Queue Popping Method Development
First, let’s look at the growth of the queue. The plot below shows the number of voxels in the queue at each iteration:
Based on only going through 158 iterations and visiting 101 AAL regions in those iterations, I realized that most of my queue wasn’t even going to be used. I need to rethink my queue popping strategy. Now let’s take a look at the breakdown of the old queue. Out of a final total of 15120 contenders, there are in fact only 5665 unique values, and they are spread across the entire AAL atlas:
We could either limit the voxels that we put on the queue to begin with, or we could develop a strategy that takes this distribution, and the regions that we’ve already visited, into account. On the one hand, we want to visit a region that has more representation first, but we don’t want to keep visiting the same popular regions in the network over and over again. Stepping back and thinking about this, I would want to do something similar to what is done in vector quantization. I want a vector of sensitivity values that bias our choice toward regions that haven’t been selected, and I also want to take into account the number of voxels that are in the queue for that region. I modified the script to take these two things into account, and used it to generate my first local network! Keep in mind that this network is an undirected graph because we can’t say if a connection between voxels i and j is from i to j, or j to i. I finished with a list of links, and a list of values to describe those links (the weights). I then (finally) used Matlab’s sparse function to create the adjacency matrix for my graph:
The above is saying to create a sparse matrix with x values from links(:,1), y values from links(:,2), fill them in with ones because there is one link between each set of nodes, and make it a square matrix sized as the original number of voxels (that Matlab could not handle as a non-sparse matrix). After this adjacency matrix was created (albeit in like, two seconds!), I used the “spy” function to look at the indices of this beast matrix that are included in the graph. This definitely isn’t everyone, but it’s a good sampling across the entire matrix, and I’m pretty happy that I was able to pull this off. The stripes of emptiness are more likely to be area outside of the brain than “missed” voxels. Remember that this isn’t the graph itself, just the indices of the members, and the correlation threshold is .55, which could easily be increased.

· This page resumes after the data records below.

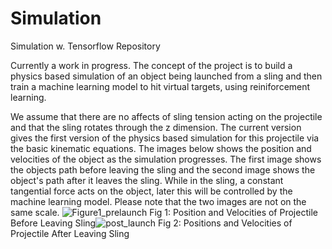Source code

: # Simulation
Simulation w. Tensorflow Repository

Currently a work in progress. The concept of the project is to build a physics based simulation of an object being launched from a sling and then train a machine learning model to hit virtual targets, using reiniforcement learning. 

We assume that there are no affects of sling tension acting on the projectile and that the sling rotates through the z dimension. The current version gives the first version of the physics based simulation for this projectile via the basic kinematic equations. The images below shows the position and velocities of the object as the simulation progresses. The first image shows the objects path before leaving the sling and the second image shows the object's path after it leaves the sling. While in the sling, a constant tangential force acts on the object, later this will be controlled by the machine learning model. Please note that the two images are not on the same scale.  ![Figure1_prelaunch](https://github.com/StephenThacker/Simulation/assets/35053174/97e97a53-4e6a-43c6-b76a-7630747c7980) Fig 1: Position and Velocities of Projectile Before Leaving Sling![post_launch](https://github.com/StephenThacker/Simulation/assets/35053174/a3cb1ed3-5259-434d-945a-0a0bb81dfe39) Fig 2: Positions and Velocities of Projectile After Leaving Sling

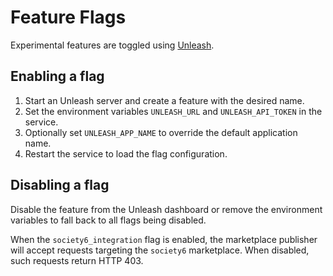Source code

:# Feature Flags

Experimental features are toggled using [Unleash](https://www.getunleash.io/).

## Enabling a flag

1. Start an Unleash server and create a feature with the desired name.
2. Set the environment variables `UNLEASH_URL` and `UNLEASH_API_TOKEN` in the service.
3. Optionally set `UNLEASH_APP_NAME` to override the default application name.
4. Restart the service to load the flag configuration.

## Disabling a flag

Disable the feature from the Unleash dashboard or remove the environment
variables to fall back to all flags being disabled.

When the `society6_integration` flag is enabled, the marketplace publisher will
accept requests targeting the `society6` marketplace. When disabled, such
requests return HTTP 403.
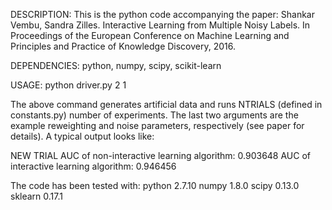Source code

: DESCRIPTION:
This is the python code accompanying the paper:
Shankar Vembu, Sandra Zilles. Interactive Learning from Multiple Noisy Labels. In Proceedings of the European Conference on Machine Learning and Principles and Practice of Knowledge Discovery, 2016.

DEPENDENCIES:
python, numpy, scipy, scikit-learn

USAGE:
python driver.py 2 1 

The above command generates artificial data and runs NTRIALS (defined in constants.py) number of experiments. The last two arguments are the example reweighting and noise parameters, respectively (see paper for details). A typical output looks like:

NEW TRIAL
AUC of non-interactive learning algorithm: 0.903648
AUC of interactive learning algorithm: 0.946456

The code has been tested with:
python 2.7.10
numpy 1.8.0
scipy 0.13.0
sklearn 0.17.1
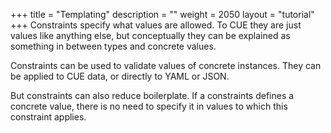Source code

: +++
title = "Templating"
description = ""
weight = 2050
layout = "tutorial"
+++
Constraints specify what values are allowed.
To CUE they are just values like anything else,
but conceptually they can be explained as something in between types and
concrete values.

Constraints can be used to validate values of concrete instances.
They can be applied to CUE data, or directly to YAML or JSON.

But constraints can also reduce boilerplate.
If a constraints defines a concrete value, there is no need
to specify it in values to which this constraint applies.
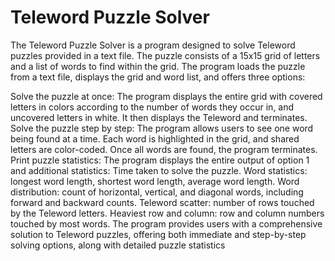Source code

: # Teleword Puzzle Solver
<p> The Teleword Puzzle Solver is a program designed to solve Teleword puzzles provided in a text file. The puzzle consists of a 15x15 grid of letters and a list of words to find within the grid. The program loads the puzzle from a text file, displays the grid and word list, and offers three options:

Solve the puzzle at once: The program displays the entire grid with covered letters in colors according to the number of words they occur in, and uncovered letters in white. It then displays the Teleword and terminates.
Solve the puzzle step by step: The program allows users to see one word being found at a time. Each word is highlighted in the grid, and shared letters are color-coded. Once all words are found, the program terminates.
Print puzzle statistics: The program displays the entire output of option 1 and additional statistics:
Time taken to solve the puzzle.
Word statistics: longest word length, shortest word length, average word length.
Word distribution: count of horizontal, vertical, and diagonal words, including forward and backward counts.
Teleword scatter: number of rows touched by the Teleword letters.
Heaviest row and column: row and column numbers touched by most words.
The program provides users with a comprehensive solution to Teleword puzzles, offering both immediate and step-by-step solving options, along with detailed puzzle statistics </p>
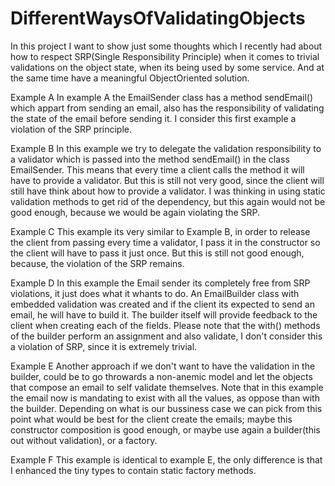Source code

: # DifferentWaysOfValidatingObjects
In this project I want to show just some thoughts which I recently had about how to respect SRP(Single Responsibility
Principle) when it comes to trivial validations on the object state, when its being used by some service.
And at the same time have a meaningful ObjectOriented solution.

Example A
In example A the EmailSender class has a method sendEmail() which appart from sending an email, also has the 
responsibility of validating the state of the email before sending it. I consider this first example a violation of 
the SRP principle. 

Example B
In this example we try to delegate the validation responsibility to a validator which is passed into the method sendEmail()
in the class EmailSender. This means that every time a client calls the method it will have to provide a validator. But this
is still not very good, since the client will still have think about how to provide a validator. I was thinking in using static validation
methods to get rid of the dependency, but this again would not be good enough, because we would be again violating the 
SRP.

Example C
This example its very similar to Example B, in order to release the client from passing every time a validator, I pass it in
the constructor so the client will have to pass it just once. But this is still not good enough, because, the violation of
the SRP remains.

Example D
In this example the Email sender its completely free from SRP violations, it just does what it whants to do.
An EmailBuilder class with embedded validation was created and if the client its expected to send an email, he will
have to build it. The builder itself will provide feedback to the client when creating each of the fields.
Please note that the with() methods of the builder perform an assignment and also validate, I don't consider this
a violation of SRP, since it is extremely trivial.

Example E
Another approach if we don't want to have the validation in the builder, could be to go throwards a non-anemic model
and let the objects that compose an email to self validate themselves. Note that in this example the email now is 
mandating to exist with all the values, as oppose than with the builder. Depending on what is our bussiness case
we can pick from this point what would be best for the client create the emails; maybe this constructor composition is
good enough, or maybe use again a builder(this out without validation), or a factory.

Example F
This example is identical to example E, the only difference is that I enhanced the tiny types to contain static
factory methods.




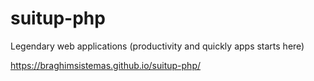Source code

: # suitup-php
Legendary web applications (productivity and quickly apps starts here)

https://braghimsistemas.github.io/suitup-php/
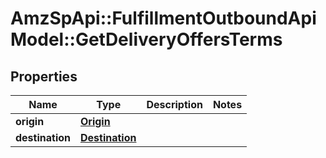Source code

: # AmzSpApi::FulfillmentOutboundApiModel::GetDeliveryOffersTerms

## Properties
Name | Type | Description | Notes
------------ | ------------- | ------------- | -------------
**origin** | [**Origin**](Origin.md) |  | 
**destination** | [**Destination**](Destination.md) |  |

Trying to visualize these voxels, spatially, in Matlab is not a good idea. Instead, let’s write the included voxel coordinates to file, and overlay on an anatomical image:
My instincts were correct that I got most of the brain, and for a first go at this, I am pretty pleased! The running time wasn’t ridiculous, and we get coverage of most of the brain’s gray matter. In fact, I think that it’s even too much, and I’m going to up the threshold. For my next post, I will increase the threshold to a much higher value (.9?) and see if I can visualize this network as a graph. My goal is to get a sense if using this kind of graphing software for visualization makes sense for functional MRI data.